Tensiones en el Mar Rojo elevan 60% costos de fletes de tanqueros y redibujan flujos petroleros globales
Los ataques hutíes y rutas alternativas por el Cabo de Buena Esperanza encarecen el transporte de crudo, con impacto directo en los precios que paga la República Dominicana.
Las persistentes tensiones en el Mar Rojo, marcadas por ataques de grupos hutíes contra buques mercantes, han elevado en aproximadamente un 60% los costos de fletes de tanqueros petroleros y han reconfigurado los flujos globales de crudo y derivados. La ruta alternativa por el Cabo de Buena Esperanza, en el extremo sur de África, añade entre 12 y 15 días de navegación, aumentando significativamente costos de combustible, seguros y tripulación.
Las primas de seguro de guerra para buques que transitan el estrecho de Bab el-Mandeb han escalado de 0.07% del valor del casco antes del conflicto a más del 1%, según corredores como Marsh McLennan y Aon. Compañías navieras como Maersk, MSC, BP Shipping y Frontline han redirigido sistemáticamente sus flotas de VLCC y Suezmax por la ruta africana, evitando la zona de riesgo.
Para la República Dominicana, este escenario impacta indirectamente la factura petrolera nacional. Aunque el país importa principalmente desde Estados Unidos, Venezuela y México, los precios internacionales del crudo Brent reflejan la tensión global, sumando una prima de riesgo estimada entre US$5 y US$7 por barril. Esto se traduce en mayores costos para Refidomsa al adquirir crudo y para los importadores privados de derivados.
Adicionalmente, el GLP, fundamental en los hogares dominicanos para cocción de alimentos, también enfrenta presiones. Cerca del 40% del GLP importado proviene de Estados Unidos, pero parte del mercado global se mueve con cargamentos que cruzan el Mar Rojo. El precio del galón de GLP al consumidor se ha mantenido subsidiado por encima de RD$148, gracias a transferencias fiscales que superan los RD$4,800 millones anuales.

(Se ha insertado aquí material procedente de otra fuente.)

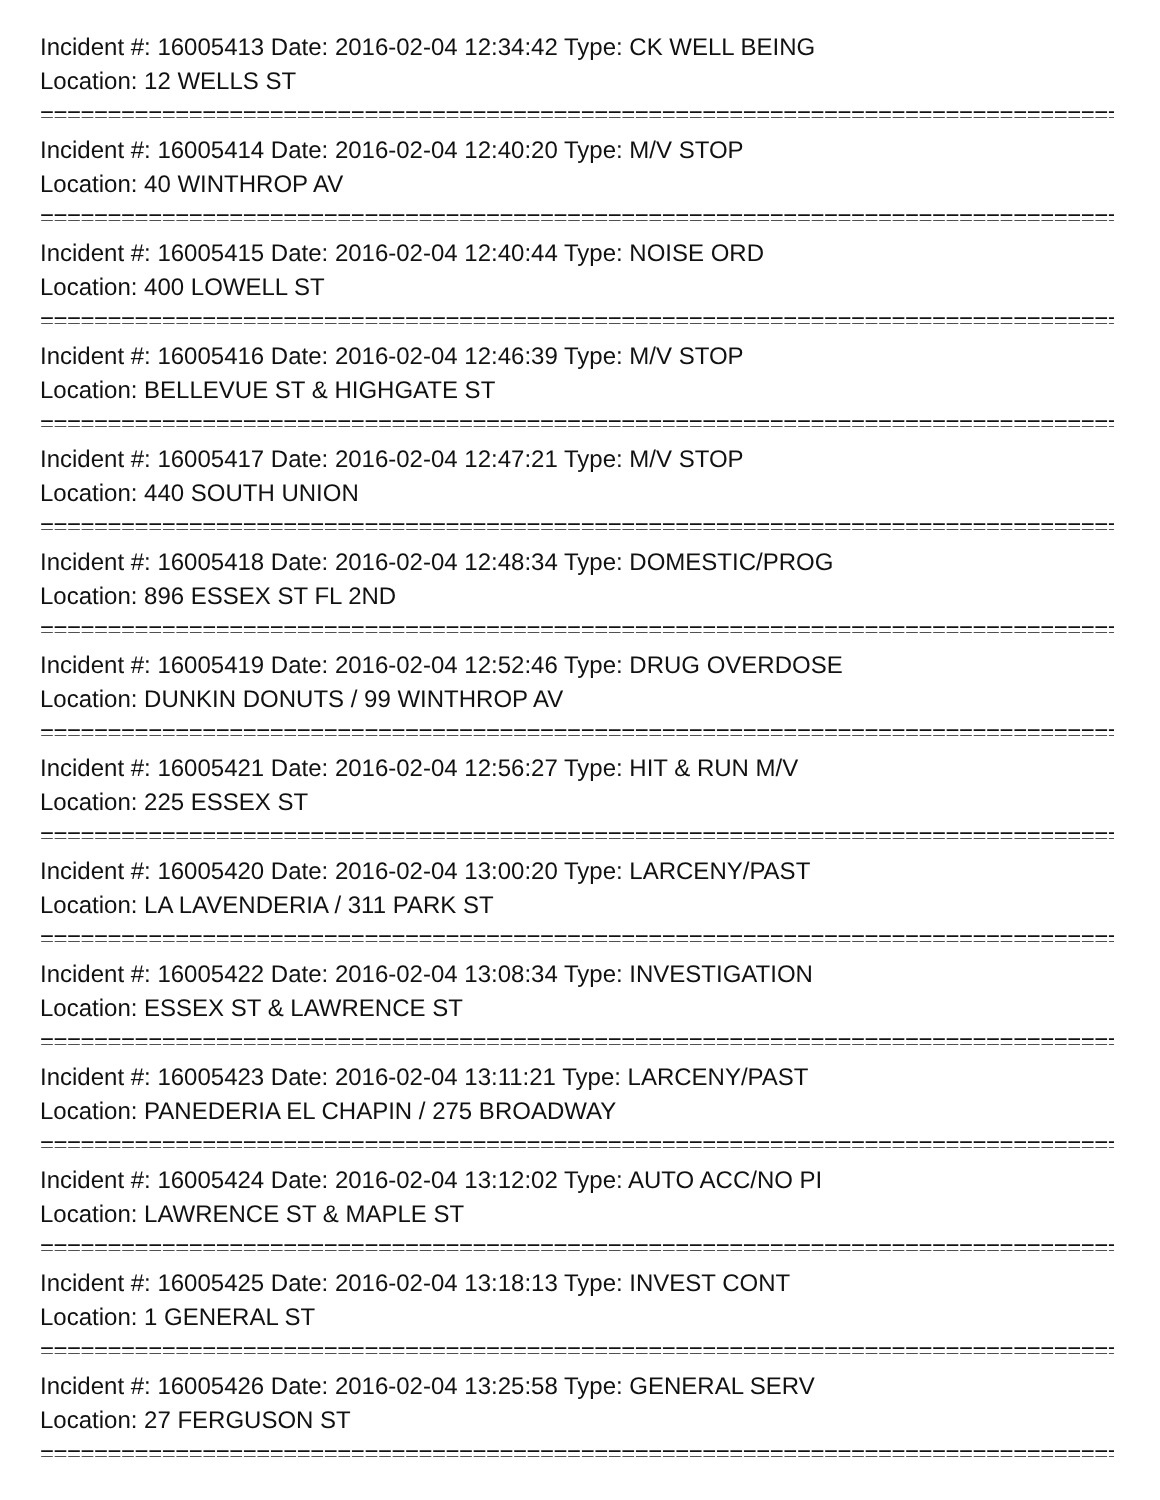Incident #: 16005413 Date: 2016-02-04 12:34:42 Type: CK WELL BEING
Location: 12 WELLS ST
================================================================================
Incident #: 16005414 Date: 2016-02-04 12:40:20 Type: M/V STOP
Location: 40 WINTHROP AV
================================================================================
Incident #: 16005415 Date: 2016-02-04 12:40:44 Type: NOISE ORD
Location: 400 LOWELL ST
================================================================================
Incident #: 16005416 Date: 2016-02-04 12:46:39 Type: M/V STOP
Location: BELLEVUE ST & HIGHGATE ST
================================================================================
Incident #: 16005417 Date: 2016-02-04 12:47:21 Type: M/V STOP
Location: 440 SOUTH UNION
================================================================================
Incident #: 16005418 Date: 2016-02-04 12:48:34 Type: DOMESTIC/PROG
Location: 896 ESSEX ST FL 2ND
================================================================================
Incident #: 16005419 Date: 2016-02-04 12:52:46 Type: DRUG OVERDOSE
Location: DUNKIN DONUTS / 99 WINTHROP AV
================================================================================
Incident #: 16005421 Date: 2016-02-04 12:56:27 Type: HIT & RUN M/V
Location: 225 ESSEX ST
================================================================================
Incident #: 16005420 Date: 2016-02-04 13:00:20 Type: LARCENY/PAST
Location: LA LAVENDERIA / 311 PARK ST
================================================================================
Incident #: 16005422 Date: 2016-02-04 13:08:34 Type: INVESTIGATION
Location: ESSEX ST & LAWRENCE ST
================================================================================
Incident #: 16005423 Date: 2016-02-04 13:11:21 Type: LARCENY/PAST
Location: PANEDERIA EL CHAPIN / 275 BROADWAY
================================================================================
Incident #: 16005424 Date: 2016-02-04 13:12:02 Type: AUTO ACC/NO PI
Location: LAWRENCE ST & MAPLE ST
================================================================================
Incident #: 16005425 Date: 2016-02-04 13:18:13 Type: INVEST CONT
Location: 1 GENERAL ST
================================================================================
Incident #: 16005426 Date: 2016-02-04 13:25:58 Type: GENERAL SERV
Location: 27 FERGUSON ST
================================================================================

Las navieras dominicanas y operadores portuarios del Puerto de Haina, Caucedo y Punta Catalina han reportado mayores tiempos de tránsito y demoras en cargamentos, particularmente aquellos provenientes de Asia y Medio Oriente. Esto afecta no solo combustibles, sino también equipos energéticos como turbinas, paneles solares y aerogeneradores destinados a proyectos renovables en construcción.
El conflicto también ha beneficiado indirectamente a productores del Atlántico, particularmente Estados Unidos, Brasil y Guyana, cuyos crudos no requieren transitar el Mar Rojo para llegar a Europa o América. Refidomsa ha aprovechado esta dinámica para diversificar sus compras y reducir exposición a cargamentos de Medio Oriente, fortaleciendo relaciones con traders como Vitol, Trafigura y Mercuria.
Las proyecciones de analistas marítimos como Clarksons y SSY indican que las tensiones podrían sostenerse durante todo 2026, manteniendo elevados los costos de transporte. Para mitigar el impacto, el Ministerio de Hacienda dominicano evalúa fortalecer mecanismos de cobertura financiera y diversificar la matriz energética hacia gas natural y renovables, reduciendo así la exposición estructural a la volatilidad geopolítica y logística internacional.
La crisis del Mar Rojo recuerda que la seguridad energética nacional depende no solo del precio del crudo, sino también de la estabilidad de las rutas marítimas globales por donde transita la energía mundial.